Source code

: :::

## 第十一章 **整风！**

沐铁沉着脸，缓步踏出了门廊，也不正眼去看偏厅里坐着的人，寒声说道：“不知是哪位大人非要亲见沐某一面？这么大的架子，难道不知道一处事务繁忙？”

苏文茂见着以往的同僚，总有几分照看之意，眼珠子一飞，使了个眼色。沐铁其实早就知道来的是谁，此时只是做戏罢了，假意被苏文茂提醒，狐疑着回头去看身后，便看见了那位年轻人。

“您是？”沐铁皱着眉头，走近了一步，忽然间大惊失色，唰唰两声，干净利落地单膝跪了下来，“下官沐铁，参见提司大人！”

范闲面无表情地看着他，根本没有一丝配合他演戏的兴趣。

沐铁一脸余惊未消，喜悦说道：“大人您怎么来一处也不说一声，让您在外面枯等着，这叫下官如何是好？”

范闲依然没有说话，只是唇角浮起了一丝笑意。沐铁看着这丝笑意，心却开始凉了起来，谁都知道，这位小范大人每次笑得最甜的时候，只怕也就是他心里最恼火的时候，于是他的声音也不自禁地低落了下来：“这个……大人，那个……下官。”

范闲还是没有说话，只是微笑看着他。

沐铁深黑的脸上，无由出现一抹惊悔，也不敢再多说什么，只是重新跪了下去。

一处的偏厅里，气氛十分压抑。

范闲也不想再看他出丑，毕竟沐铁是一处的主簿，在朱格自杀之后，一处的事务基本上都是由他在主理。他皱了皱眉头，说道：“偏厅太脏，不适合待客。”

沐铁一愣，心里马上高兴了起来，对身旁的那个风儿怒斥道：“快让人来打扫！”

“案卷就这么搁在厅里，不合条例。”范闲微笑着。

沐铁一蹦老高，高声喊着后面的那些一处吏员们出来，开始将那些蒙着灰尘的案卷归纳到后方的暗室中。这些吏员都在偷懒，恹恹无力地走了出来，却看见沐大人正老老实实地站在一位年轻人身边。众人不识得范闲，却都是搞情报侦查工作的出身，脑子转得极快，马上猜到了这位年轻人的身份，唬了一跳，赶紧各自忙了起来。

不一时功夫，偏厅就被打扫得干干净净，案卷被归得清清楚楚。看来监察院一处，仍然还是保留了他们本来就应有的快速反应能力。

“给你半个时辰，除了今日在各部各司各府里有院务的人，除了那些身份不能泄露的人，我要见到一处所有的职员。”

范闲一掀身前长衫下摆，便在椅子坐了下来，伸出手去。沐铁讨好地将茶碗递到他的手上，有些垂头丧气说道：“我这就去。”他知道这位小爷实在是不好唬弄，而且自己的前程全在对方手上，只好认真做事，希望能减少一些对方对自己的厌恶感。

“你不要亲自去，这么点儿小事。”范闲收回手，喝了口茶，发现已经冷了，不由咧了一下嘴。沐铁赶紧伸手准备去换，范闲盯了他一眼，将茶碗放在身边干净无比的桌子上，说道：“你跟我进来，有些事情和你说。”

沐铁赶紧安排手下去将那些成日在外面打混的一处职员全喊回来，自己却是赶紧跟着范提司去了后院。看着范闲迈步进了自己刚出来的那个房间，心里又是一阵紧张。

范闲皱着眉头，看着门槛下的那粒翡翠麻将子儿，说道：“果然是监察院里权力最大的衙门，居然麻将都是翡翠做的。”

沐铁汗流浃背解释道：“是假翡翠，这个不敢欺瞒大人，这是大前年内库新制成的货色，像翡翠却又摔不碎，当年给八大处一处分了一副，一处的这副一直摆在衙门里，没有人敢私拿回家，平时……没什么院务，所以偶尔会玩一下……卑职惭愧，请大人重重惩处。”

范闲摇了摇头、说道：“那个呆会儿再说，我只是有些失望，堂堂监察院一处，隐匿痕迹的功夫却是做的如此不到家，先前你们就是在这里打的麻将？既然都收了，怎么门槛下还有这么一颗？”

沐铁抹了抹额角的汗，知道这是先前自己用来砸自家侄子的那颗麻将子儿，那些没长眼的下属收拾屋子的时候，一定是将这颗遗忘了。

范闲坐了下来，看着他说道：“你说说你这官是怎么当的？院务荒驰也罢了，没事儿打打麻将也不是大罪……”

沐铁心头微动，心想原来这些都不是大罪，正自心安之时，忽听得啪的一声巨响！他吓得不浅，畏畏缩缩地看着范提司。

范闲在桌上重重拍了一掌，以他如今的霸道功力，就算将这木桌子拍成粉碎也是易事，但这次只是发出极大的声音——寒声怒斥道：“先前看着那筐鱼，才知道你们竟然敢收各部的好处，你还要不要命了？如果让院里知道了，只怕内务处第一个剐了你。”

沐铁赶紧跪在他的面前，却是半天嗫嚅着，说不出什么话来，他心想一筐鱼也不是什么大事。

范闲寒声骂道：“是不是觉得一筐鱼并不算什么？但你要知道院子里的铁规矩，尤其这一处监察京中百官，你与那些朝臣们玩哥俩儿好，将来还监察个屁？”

### JOB ITEM
Express the source text above as a JSON list of strings, with one string for each line and blank lines left out. Cover every row.

### WRITTEN ANSWER
[
  "Source code",
  ": :::",
  "## 第十一章 **整风！**",
  "沐铁沉着脸，缓步踏出了门廊，也不正眼去看偏厅里坐着的人，寒声说道：“不知是哪位大人非要亲见沐某一面？这么大的架子，难道不知道一处事务繁忙？”",
  "苏文茂见着以往的同僚，总有几分照看之意，眼珠子一飞，使了个眼色。沐铁其实早就知道来的是谁，此时只是做戏罢了，假意被苏文茂提醒，狐疑着回头去看身后，便看见了那位年轻人。",
  "“您是？”沐铁皱着眉头，走近了一步，忽然间大惊失色，唰唰两声，干净利落地单膝跪了下来，“下官沐铁，参见提司大人！”",
  "范闲面无表情地看着他，根本没有一丝配合他演戏的兴趣。",
  "沐铁一脸余惊未消，喜悦说道：“大人您怎么来一处也不说一声，让您在外面枯等着，这叫下官如何是好？”",
  "范闲依然没有说话，只是唇角浮起了一丝笑意。沐铁看着这丝笑意，心却开始凉了起来，谁都知道，这位小范大人每次笑得最甜的时候，只怕也就是他心里最恼火的时候，于是他的声音也不自禁地低落了下来：“这个……大人，那个……下官。”",
  "范闲还是没有说话，只是微笑看着他。",
  "沐铁深黑的脸上，无由出现一抹惊悔，也不敢再多说什么，只是重新跪了下去。",
  "一处的偏厅里，气氛十分压抑。",
  "范闲也不想再看他出丑，毕竟沐铁是一处的主簿，在朱格自杀之后，一处的事务基本上都是由他在主理。他皱了皱眉头，说道：“偏厅太脏，不适合待客。”",
  "沐铁一愣，心里马上高兴了起来，对身旁的那个风儿怒斥道：“快让人来打扫！”",
  "“案卷就这么搁在厅里，不合条例。”范闲微笑着。",
  "沐铁一蹦老高，高声喊着后面的那些一处吏员们出来，开始将那些蒙着灰尘的案卷归纳到后方的暗室中。这些吏员都在偷懒，恹恹无力地走了出来，却看见沐大人正老老实实地站在一位年轻人身边。众人不识得范闲，却都是搞情报侦查工作的出身，脑子转得极快，马上猜到了这位年轻人的身份，唬了一跳，赶紧各自忙了起来。",
  "不一时功夫，偏厅就被打扫得干干净净，案卷被归得清清楚楚。看来监察院一处，仍然还是保留了他们本来就应有的快速反应能力。",
  "“给你半个时辰，除了今日在各部各司各府里有院务的人，除了那些身份不能泄露的人，我要见到一处所有的职员。”",
  "范闲一掀身前长衫下摆，便在椅子坐了下来，伸出手去。沐铁讨好地将茶碗递到他的手上，有些垂头丧气说道：“我这就去。”他知道这位小爷实在是不好唬弄，而且自己的前程全在对方手上，只好认真做事，希望能减少一些对方对自己的厌恶感。",
  "“你不要亲自去，这么点儿小事。”范闲收回手，喝了口茶，发现已经冷了，不由咧了一下嘴。沐铁赶紧伸手准备去换，范闲盯了他一眼，将茶碗放在身边干净无比的桌子上，说道：“你跟我进来，有些事情和你说。”",
  "沐铁赶紧安排手下去将那些成日在外面打混的一处职员全喊回来，自己却是赶紧跟着范提司去了后院。看着范闲迈步进了自己刚出来的那个房间，心里又是一阵紧张。",
  "范闲皱着眉头，看着门槛下的那粒翡翠麻将子儿，说道：“果然是监察院里权力最大的衙门，居然麻将都是翡翠做的。”",
  "沐铁汗流浃背解释道：“是假翡翠，这个不敢欺瞒大人，这是大前年内库新制成的货色，像翡翠却又摔不碎，当年给八大处一处分了一副，一处的这副一直摆在衙门里，没有人敢私拿回家，平时……没什么院务，所以偶尔会玩一下……卑职惭愧，请大人重重惩处。”",
  "范闲摇了摇头、说道：“那个呆会儿再说，我只是有些失望，堂堂监察院一处，隐匿痕迹的功夫却是做的如此不到家，先前你们就是在这里打的麻将？既然都收了，怎么门槛下还有这么一颗？”",
  "沐铁抹了抹额角的汗，知道这是先前自己用来砸自家侄子的那颗麻将子儿，那些没长眼的下属收拾屋子的时候，一定是将这颗遗忘了。",
  "范闲坐了下来，看着他说道：“你说说你这官是怎么当的？院务荒驰也罢了，没事儿打打麻将也不是大罪……”",
  "沐铁心头微动，心想原来这些都不是大罪，正自心安之时，忽听得啪的一声巨响！他吓得不浅，畏畏缩缩地看着范提司。",
  "范闲在桌上重重拍了一掌，以他如今的霸道功力，就算将这木桌子拍成粉碎也是易事，但这次只是发出极大的声音——寒声怒斥道：“先前看着那筐鱼，才知道你们竟然敢收各部的好处，你还要不要命了？如果让院里知道了，只怕内务处第一个剐了你。”",
  "沐铁赶紧跪在他的面前，却是半天嗫嚅着，说不出什么话来，他心想一筐鱼也不是什么大事。",
  "范闲寒声骂道：“是不是觉得一筐鱼并不算什么？但你要知道院子里的铁规矩，尤其这一处监察京中百官，你与那些朝臣们玩哥俩儿好，将来还监察个屁？”"
]